Thursday was bitter cold.  We shivered and chattered our way through eight obstacles.  When we finally finished for the day, I was a human popsicle.  My brain was iced over; my hands and feet nonexistent.  Never in my life was I so glad to have a last name that started with a letter towards the back half of the alphabet.  The last obstacle of the day was led by Lt McGuire—which means that instead of having to break myself out of a solid block of carbonite like my man Han Solo, I got to march home, defrost, consider everything I saw from the other team leaders, and sketch out a plan of attack for my obstacle, which would be tackled first thing on Friday morning.
It was a blessing to have the extra time.  Not only was Friday warmer by about ten degrees, but Snake Eyes was back to judge my obstacle and get us pumped up.  I had a fresh team and a morale boost, so I felt pretty good about my chances for success, despite a steady pounding rain that beat down on the corrugated tin roof of the course, making it difficult to communicate.
Alas, it was not to be.  We did a pretty good job on my obstacle, but we didn’t execute as well as we needed to get my entire team to escape over a five-foot wall using a four-by-four wooden beam, a four-foot steel pipe, and ten feet of rope.  But we took a great shot at it.  And the completing the obstacle isn’t really the point of the LRC; we are graded on our leadership ability—things like delegation of duties, holding people accountable, encouraging information sharing and brainstorming, and motivation—not on whether we get a mission complete.  My team worked well, and I was happy with my score.
Unfortunately, we didn’t get a mission complete at all over the two days.  We were close on many of them; if only we had 21 minutes instead of 20 I think we’d have finished three or four, including the one that I led.  But we all really enjoyed the challenge of the LRC and we learned a lot from it.  We also laughed a lot, given the Leeroy Jenkins moments that kept happening when team members decide on their own to just go for it, screw the consequences.  (If you don't know about the cultural phenomenon that is Leeroy Jenkins, watch the video below.)

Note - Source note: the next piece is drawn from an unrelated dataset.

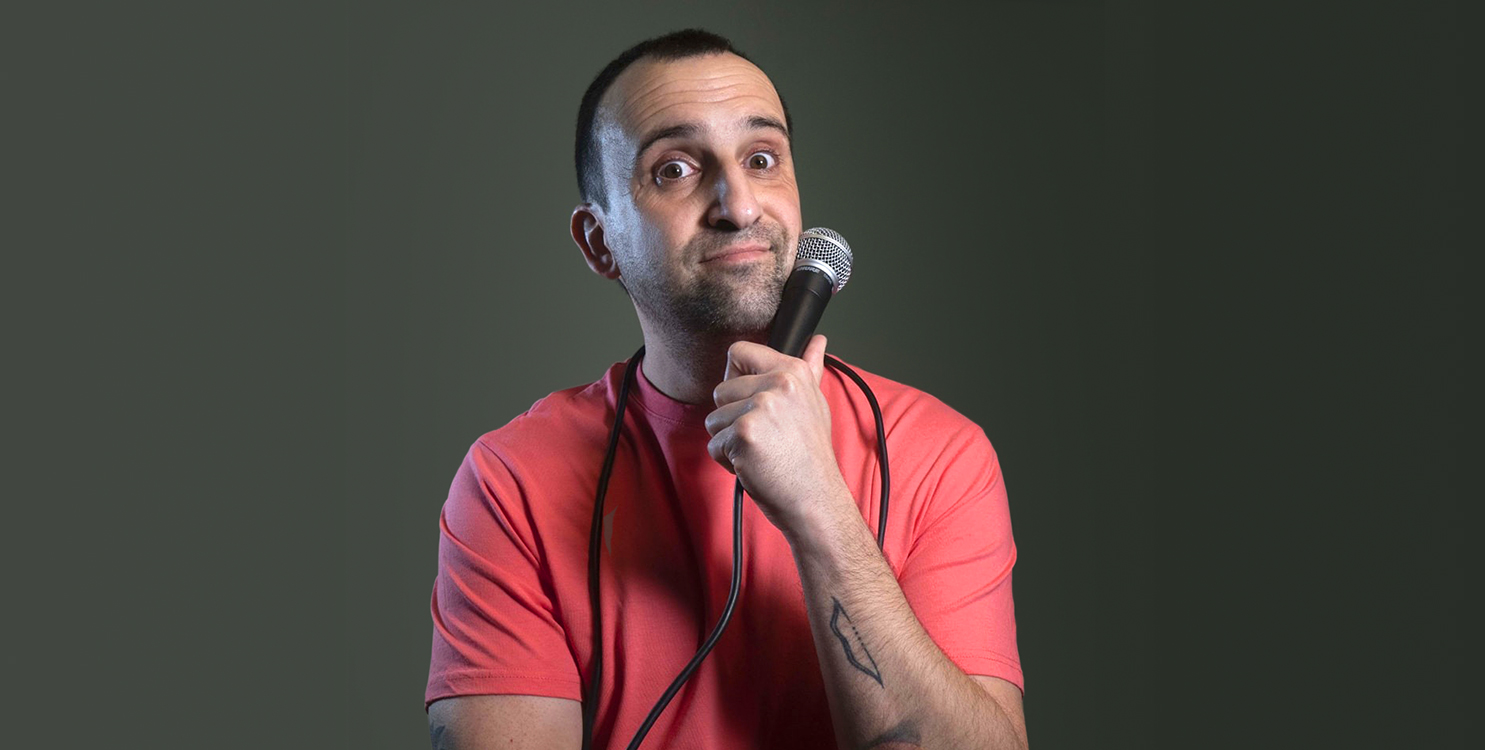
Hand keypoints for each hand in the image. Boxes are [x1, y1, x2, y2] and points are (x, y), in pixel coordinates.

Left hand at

We were all exhausted by the time we finished up with LRC on Friday.  It was the kind of satisfying exhaustion you feel after final exams.  All of our graded measures are done.  Only one week remains, and we’re spending most of that week at parade practice.  We breathed a collective sigh of relief. 

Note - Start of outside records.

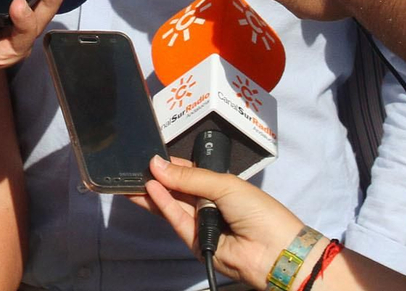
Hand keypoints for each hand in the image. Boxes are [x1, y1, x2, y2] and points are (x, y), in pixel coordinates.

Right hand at [135, 156, 311, 287]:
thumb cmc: (258, 210)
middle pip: (176, 188)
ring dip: (153, 191)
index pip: (188, 171)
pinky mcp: (193, 241)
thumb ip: (189, 177)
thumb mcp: (225, 185)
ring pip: (171, 204)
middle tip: (132, 166)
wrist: (274, 251)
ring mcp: (199, 222)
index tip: (149, 154)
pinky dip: (162, 204)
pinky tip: (150, 189)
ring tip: (131, 177)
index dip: (170, 164)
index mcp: (218, 185)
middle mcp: (206, 202)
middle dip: (156, 177)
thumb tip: (156, 165)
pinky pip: (176, 219)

Echo Flight had acquitted itself well over the past month.  We were overall flight of the week (FOW) for the Guardians squadron each of the three graded weeks; we took academic flight the first two weeks and athletic flight the last week.  Unfortunately, we never won honor flight out of the entire class; that kept going to Golf Flight, which was stacked with scholar/athletes.  We all masked our jealousy of Golf with outward loathing, but it was a thin disguise.  I was close with a lot of the members of Golf, and they were, despite my best efforts, hard to hate.  Good for them.